Problem details:
Exactly the lines from the start of the entries through the line with "- Views are" are required in the output, with no pictures among them.

Source information:
********
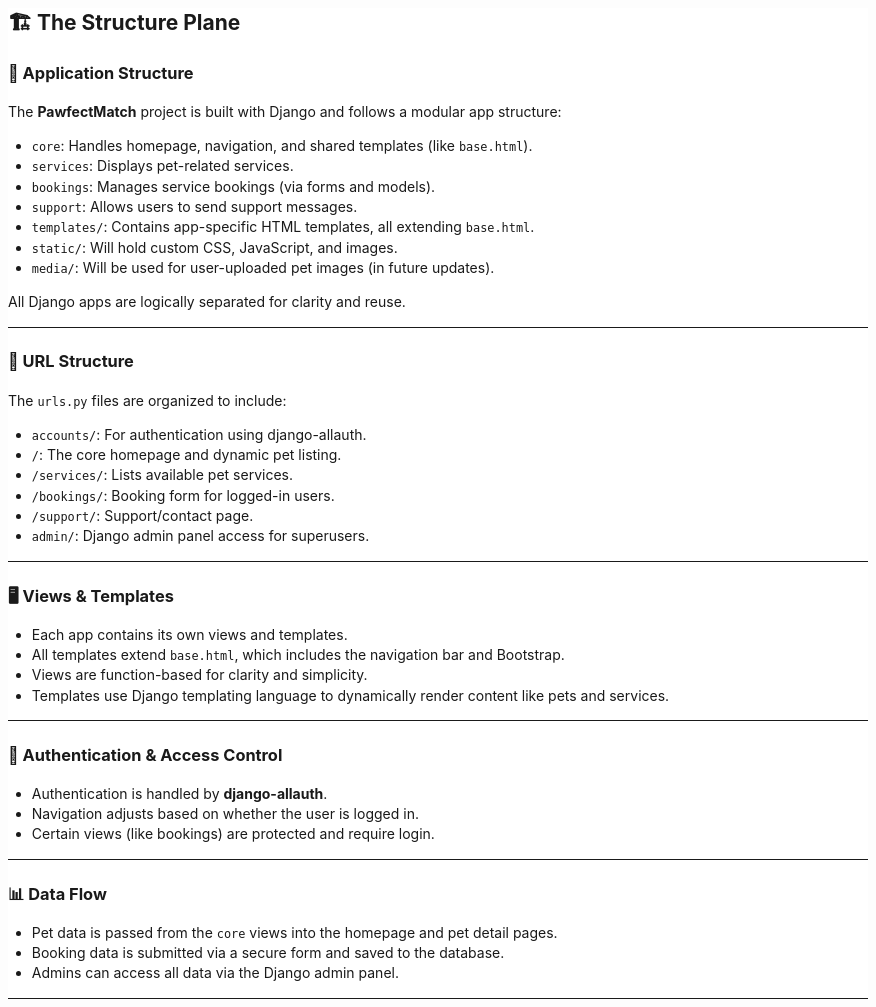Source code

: ## 🏗️ The Structure Plane

### 🔄 Application Structure

The **PawfectMatch** project is built with Django and follows a modular app structure:

- `core`: Handles homepage, navigation, and shared templates (like `base.html`).
- `services`: Displays pet-related services.
- `bookings`: Manages service bookings (via forms and models).
- `support`: Allows users to send support messages.
- `templates/`: Contains app-specific HTML templates, all extending `base.html`.
- `static/`: Will hold custom CSS, JavaScript, and images.
- `media/`: Will be used for user-uploaded pet images (in future updates).

All Django apps are logically separated for clarity and reuse.

---

### 🧩 URL Structure

The `urls.py` files are organized to include:

- `accounts/`: For authentication using django-allauth.
- `/`: The core homepage and dynamic pet listing.
- `/services/`: Lists available pet services.
- `/bookings/`: Booking form for logged-in users.
- `/support/`: Support/contact page.
- `admin/`: Django admin panel access for superusers.

---

### 🖥️ Views & Templates

- Each app contains its own views and templates.
- All templates extend `base.html`, which includes the navigation bar and Bootstrap.
- Views are function-based for clarity and simplicity.
- Templates use Django templating language to dynamically render content like pets and services.

---

### 🔐 Authentication & Access Control

- Authentication is handled by **django-allauth**.
- Navigation adjusts based on whether the user is logged in.
- Certain views (like bookings) are protected and require login.

---

### 📊 Data Flow

- Pet data is passed from the `core` views into the homepage and pet detail pages.
- Booking data is submitted via a secure form and saved to the database.
- Admins can access all data via the Django admin panel.

---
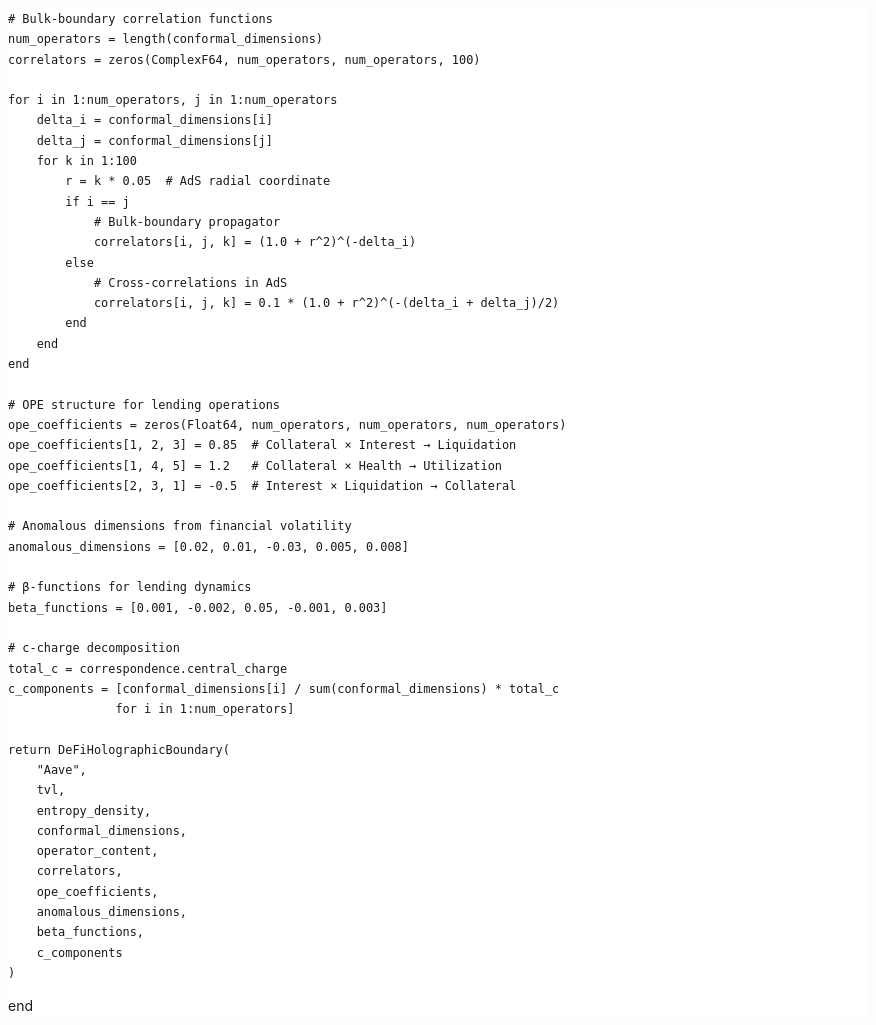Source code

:     # Bulk-boundary correlation functions
    num_operators = length(conformal_dimensions)
    correlators = zeros(ComplexF64, num_operators, num_operators, 100)
    
    for i in 1:num_operators, j in 1:num_operators
        delta_i = conformal_dimensions[i]
        delta_j = conformal_dimensions[j]
        for k in 1:100
            r = k * 0.05  # AdS radial coordinate 
            if i == j
                # Bulk-boundary propagator
                correlators[i, j, k] = (1.0 + r^2)^(-delta_i)
            else
                # Cross-correlations in AdS
                correlators[i, j, k] = 0.1 * (1.0 + r^2)^(-(delta_i + delta_j)/2)
            end
        end
    end
    
    # OPE structure for lending operations
    ope_coefficients = zeros(Float64, num_operators, num_operators, num_operators)
    ope_coefficients[1, 2, 3] = 0.85  # Collateral × Interest → Liquidation
    ope_coefficients[1, 4, 5] = 1.2   # Collateral × Health → Utilization
    ope_coefficients[2, 3, 1] = -0.5  # Interest × Liquidation → Collateral
    
    # Anomalous dimensions from financial volatility
    anomalous_dimensions = [0.02, 0.01, -0.03, 0.005, 0.008]
    
    # β-functions for lending dynamics
    beta_functions = [0.001, -0.002, 0.05, -0.001, 0.003]
    
    # c-charge decomposition
    total_c = correspondence.central_charge
    c_components = [conformal_dimensions[i] / sum(conformal_dimensions) * total_c 
                   for i in 1:num_operators]
    
    return DeFiHolographicBoundary(
        "Aave",
        tvl,
        entropy_density,
        conformal_dimensions,
        operator_content,
        correlators,
        ope_coefficients,
        anomalous_dimensions,
        beta_functions,
        c_components
    )
end
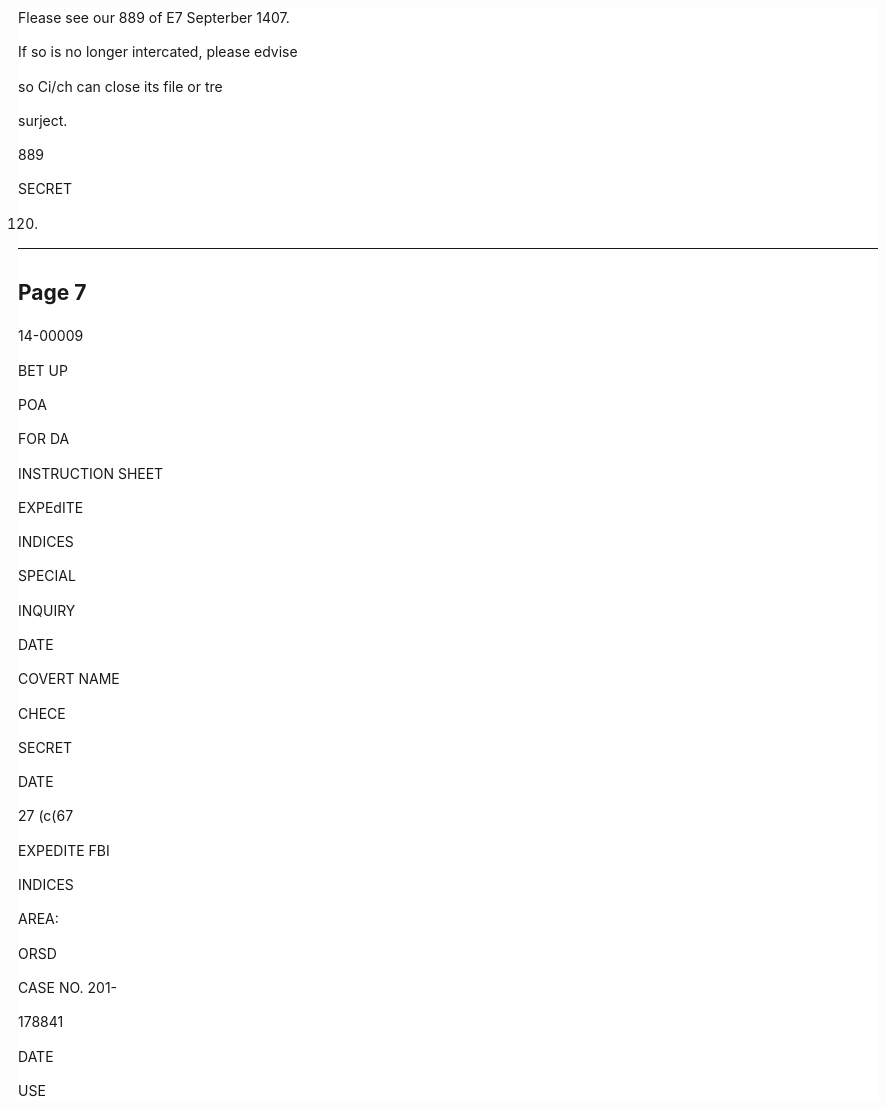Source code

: Flease see our 889 of E7 Septerber 1407.

If so is no longer intercated, please edvise

so Ci/ch can close its file or tre

surject.

889

SECRET

120)

---

## Page 7

14-00009

BET UP

POA

FOR DA

INSTRUCTION SHEET

EXPEdITE

INDICES

SPECIAL

INQUIRY

DATE

COVERT NAME

CHECE

SECRET

DATE

27 (c(67

EXPEDITE FBI

INDICES

AREA:

ORSD

CASE NO. 201-

178841

DATE

USE
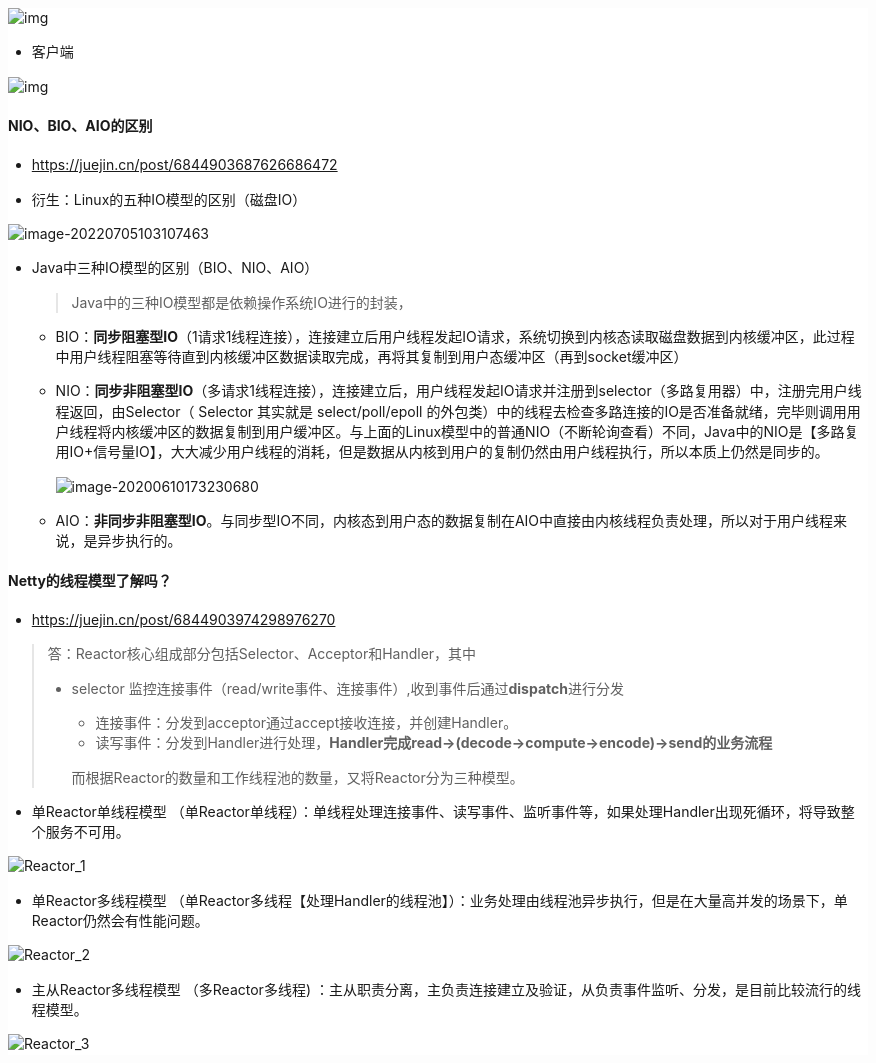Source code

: ![img](https://raw.githubusercontent.com/PI-KA-CHU/Image-OSS/main/images/166cf9418d4c86e4%7Etplv-t2oaga2asx-zoom-in-crop-mark%3A3024%3A0%3A0%3A0.awebp)



- 客户端

![img](https://raw.githubusercontent.com/PI-KA-CHU/Image-OSS/main/images/166cf957e59b5066%7Etplv-t2oaga2asx-zoom-in-crop-mark%3A3024%3A0%3A0%3A0.awebp)



#### NIO、BIO、AIO的区别

- https://juejin.cn/post/6844903687626686472

- 衍生：Linux的五种IO模型的区别（磁盘IO）

![image-20220705103107463](https://raw.githubusercontent.com/PI-KA-CHU/Image-OSS/main/images/image-20220705103107463.png)

- Java中三种IO模型的区别（BIO、NIO、AIO）

  > Java中的三种IO模型都是依赖操作系统IO进行的封装，

  - BIO：**同步阻塞型IO**（1请求1线程连接），连接建立后用户线程发起IO请求，系统切换到内核态读取磁盘数据到内核缓冲区，此过程中用户线程阻塞等待直到内核缓冲区数据读取完成，再将其复制到用户态缓冲区（再到socket缓冲区）

  - NIO：**同步非阻塞型IO**（多请求1线程连接），连接建立后，用户线程发起IO请求并注册到selector（多路复用器）中，注册完用户线程返回，由Selector（ Selector 其实就是 select/poll/epoll 的外包类）中的线程去检查多路连接的IO是否准备就绪，完毕则调用用户线程将内核缓冲区的数据复制到用户缓冲区。与上面的Linux模型中的普通NIO（不断轮询查看）不同，Java中的NIO是【多路复用IO+信号量IO】，大大减少用户线程的消耗，但是数据从内核到用户的复制仍然由用户线程执行，所以本质上仍然是同步的。

    ![image-20200610173230680](https://raw.githubusercontent.com/PI-KA-CHU/Image-OSS/main/images/image-20200610173230680.png)

  - AIO：**非同步非阻塞型IO**。与同步型IO不同，内核态到用户态的数据复制在AIO中直接由内核线程负责处理，所以对于用户线程来说，是异步执行的。



#### Netty的线程模型了解吗？

- https://juejin.cn/post/6844903974298976270

>  答：Reactor核心组成部分包括Selector、Acceptor和Handler，其中
>
> - selector 监控连接事件（read/write事件、连接事件）,收到事件后通过**dispatch**进行分发
>
>   - 连接事件：分发到acceptor通过accept接收连接，并创建Handler。
>   - 读写事件：分发到Handler进行处理，**Handler完成read->(decode->compute->encode)->send的业务流程**
>
>   而根据Reactor的数量和工作线程池的数量，又将Reactor分为三种模型。

- 单Reactor单线程模型 （单Reactor单线程）：单线程处理连接事件、读写事件、监听事件等，如果处理Handler出现死循环，将导致整个服务不可用。

![Reactor_1](https://raw.githubusercontent.com/PI-KA-CHU/Image-OSS/main/images16de9918fe8487b3%7Etplv-t2oaga2asx-zoom-in-crop-mark%3A3024%3A0%3A0%3A0.awebp)

- 单Reactor多线程模型 （单Reactor多线程【处理Handler的线程池】）：业务处理由线程池异步执行，但是在大量高并发的场景下，单Reactor仍然会有性能问题。

![Reactor_2](https://raw.githubusercontent.com/PI-KA-CHU/Image-OSS/main/images16de9918fc15ffea%7Etplv-t2oaga2asx-zoom-in-crop-mark%3A3024%3A0%3A0%3A0.awebp)

- 主从Reactor多线程模型 （多Reactor多线程) ：主从职责分离，主负责连接建立及验证，从负责事件监听、分发，是目前比较流行的线程模型。

![Reactor_3](https://raw.githubusercontent.com/PI-KA-CHU/Image-OSS/main/images16de9918fa25729e%7Etplv-t2oaga2asx-zoom-in-crop-mark%3A3024%3A0%3A0%3A0.awebp)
********
Answer box:
Source code

: ## 🏗️ The Structure Plane

### 🔄 Application Structure

The **PawfectMatch** project is built with Django and follows a modular app structure:

- `core`: Handles homepage, navigation, and shared templates (like `base.html`).
- `services`: Displays pet-related services.
- `bookings`: Manages service bookings (via forms and models).
- `support`: Allows users to send support messages.
- `templates/`: Contains app-specific HTML templates, all extending `base.html`.
- `static/`: Will hold custom CSS, JavaScript, and images.
- `media/`: Will be used for user-uploaded pet images (in future updates).

All Django apps are logically separated for clarity and reuse.

---

### 🧩 URL Structure

The `urls.py` files are organized to include:

- `accounts/`: For authentication using django-allauth.
- `/`: The core homepage and dynamic pet listing.
- `/services/`: Lists available pet services.
- `/bookings/`: Booking form for logged-in users.
- `/support/`: Support/contact page.
- `admin/`: Django admin panel access for superusers.

---

### 🖥️ Views & Templates

- Each app contains its own views and templates.
- All templates extend `base.html`, which includes the navigation bar and Bootstrap.
- Views are function-based for clarity and simplicity.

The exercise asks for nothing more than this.